BioClaw bio-dataset-search

bio-dataset-search

install

source · Clone the upstream repo

git clone https://github.com/Runchuan-BU/BioClaw

Claude Code · Install into ~/.claude/skills/

T=$(mktemp -d) && git clone --depth=1 https://github.com/Runchuan-BU/BioClaw "$T" && mkdir -p ~/.claude/skills && cp -r "$T/container/skills/bio-dataset-search" ~/.claude/skills/runchuan-bu-bioclaw-bio-dataset-search && rm -rf "$T"

manifest: container/skills/bio-dataset-search/SKILL.md

source content

bio-dataset-search

Step 3: Dataset search and task matching (数据集搜索与匹配)

Find suitable datasets for each task and map datasets to the task system defined earlier in the manuscript pipeline.

Purpose

Extract datasets from related papers when possible
Search public repositories directly when needed
Normalize dataset metadata into a common structure
Match datasets to tasks in a defendable way

Input Format

topic: [research topic]
task_system: [task system from Step 2]
paper_count: [number of related papers]
existing_papers: [optional list of related papers]

Workflow

Step 3.1: Extract datasets from existing work

paper_count >= 5

, start from the strongest existing papers.

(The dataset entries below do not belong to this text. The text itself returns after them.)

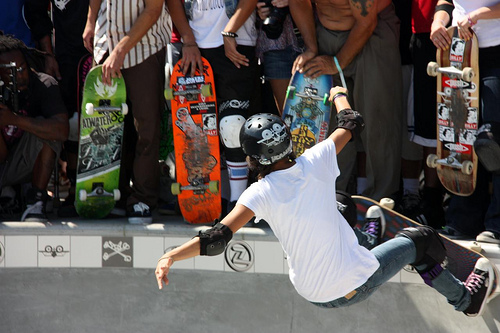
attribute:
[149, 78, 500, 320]
skateboarder — doing tricks, skateboarding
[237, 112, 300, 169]
helmet — black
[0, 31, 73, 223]
man — taking a picture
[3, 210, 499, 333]
ground — grey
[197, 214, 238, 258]
elbow pad — black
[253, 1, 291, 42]
camera — black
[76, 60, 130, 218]
skateboard — green, black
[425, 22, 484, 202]
skateboard — brown wood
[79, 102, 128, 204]
wheels — white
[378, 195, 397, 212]
wheel — white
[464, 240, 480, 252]
wheel — white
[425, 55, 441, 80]
skateboard wheel — white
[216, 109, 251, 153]
knee pad — white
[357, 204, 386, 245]
shoe — partly visible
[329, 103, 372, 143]
elbow pad — black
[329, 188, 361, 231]
knee pad — partly visible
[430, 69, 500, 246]
jeans — partly visible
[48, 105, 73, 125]
bicep — partly visible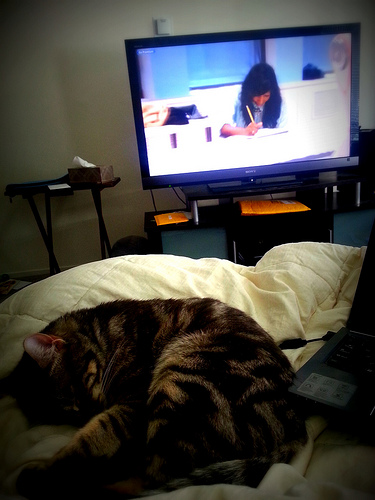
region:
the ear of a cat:
[21, 328, 62, 367]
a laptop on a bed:
[285, 208, 373, 437]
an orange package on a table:
[149, 210, 190, 225]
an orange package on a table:
[228, 194, 312, 217]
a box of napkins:
[60, 156, 115, 184]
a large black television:
[124, 22, 359, 190]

Read Methods / Data Availability sections and extract:

dataset name
data source
platform
modality
sample scale
download path
annotation availability

Step 3.2: Search datasets directly

If there is not enough prior work, search repositories such as:

GEO
ArrayExpress
project-specific public portals

Use keyword sets built from:

topic
modality
tissue / disease
benchmark intent

Step 3.3: Normalize dataset metadata

For each dataset, record:

source
platform
species
tissue / disease
sample size
feature count
modalities
annotation quality
histology / region metadata
format
preprocessing needs
recommended task fit

Step 3.4: Match datasets to tasks

A good match should satisfy:

Every major task has at least one viable dataset
Dataset structure matches the task's technical assumptions
Download remains feasible
Metadata quality is sufficient for evaluation
Prefer at least one backup dataset per important task

Output Format

# Dataset Catalog

## Data Sources
- Extracted from related papers:
- Direct repository search:
- Borrowed from adjacent domains:

## Dataset Entries

### Dataset 1: [name]
- Source:
- Platform:
- Species:
- Tissue / disease:
- Modalities:
- Sample scale:
- Annotation quality:
- Download URL:
- Format:
- Recommended tasks:
- Why it fits:

## Dataset-Task Mapping
| Task | Recommended dataset | Why it fits | Notes |
|------|---------------------|-------------|-------|
| ... | ... | ... | ... |

## Acquisition Notes
- GEO download hints
- Public portal download hints

## Preprocessing Recommendations
| Dataset | Preprocessing needs | Suggested skill / tool |
|---------|---------------------|------------------------|
| ... | ... | ... |

## Next Step
- Build the metric system in Step 4

Usage

/bio-dataset-search "spatial multi-omics integration | paper_count: 5 | task_system: [task system from Step 2]"

Notes

Prefer datasets already used in related work when possible.
Verify links before committing them to the benchmark plan.
Capture QC and annotation metadata whenever available.
Match datasets to tasks based on actual experimental needs, not just popularity.